■ GIVEN DATA ■
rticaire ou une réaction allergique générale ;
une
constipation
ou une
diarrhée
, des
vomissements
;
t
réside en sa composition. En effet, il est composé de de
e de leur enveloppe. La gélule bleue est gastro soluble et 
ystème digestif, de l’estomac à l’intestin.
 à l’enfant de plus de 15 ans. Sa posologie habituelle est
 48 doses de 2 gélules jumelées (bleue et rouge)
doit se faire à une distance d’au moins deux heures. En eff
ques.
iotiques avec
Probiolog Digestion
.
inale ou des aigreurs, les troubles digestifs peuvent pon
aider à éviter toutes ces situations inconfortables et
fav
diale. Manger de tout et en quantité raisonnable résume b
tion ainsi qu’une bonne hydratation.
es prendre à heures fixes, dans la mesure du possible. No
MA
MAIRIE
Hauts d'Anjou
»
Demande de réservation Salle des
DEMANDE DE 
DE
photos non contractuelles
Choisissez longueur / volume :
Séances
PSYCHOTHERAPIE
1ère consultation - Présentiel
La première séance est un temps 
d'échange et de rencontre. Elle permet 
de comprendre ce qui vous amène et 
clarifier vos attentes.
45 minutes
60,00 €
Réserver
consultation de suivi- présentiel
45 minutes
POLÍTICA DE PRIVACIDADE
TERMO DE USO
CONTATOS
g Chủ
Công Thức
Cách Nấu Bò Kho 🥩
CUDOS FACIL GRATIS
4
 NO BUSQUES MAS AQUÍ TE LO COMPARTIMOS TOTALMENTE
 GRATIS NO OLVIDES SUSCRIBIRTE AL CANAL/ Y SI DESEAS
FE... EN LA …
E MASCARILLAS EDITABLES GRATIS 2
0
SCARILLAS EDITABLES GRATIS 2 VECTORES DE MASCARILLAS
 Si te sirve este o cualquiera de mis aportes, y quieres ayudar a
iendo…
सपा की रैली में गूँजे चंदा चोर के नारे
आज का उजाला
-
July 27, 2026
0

■ WORK TO COMPLETE ■
Tally the lines of the listing above that include the string "EDITABLES". Provide the total alone.

■ SOLUTION TO THE PROBLEM ■
2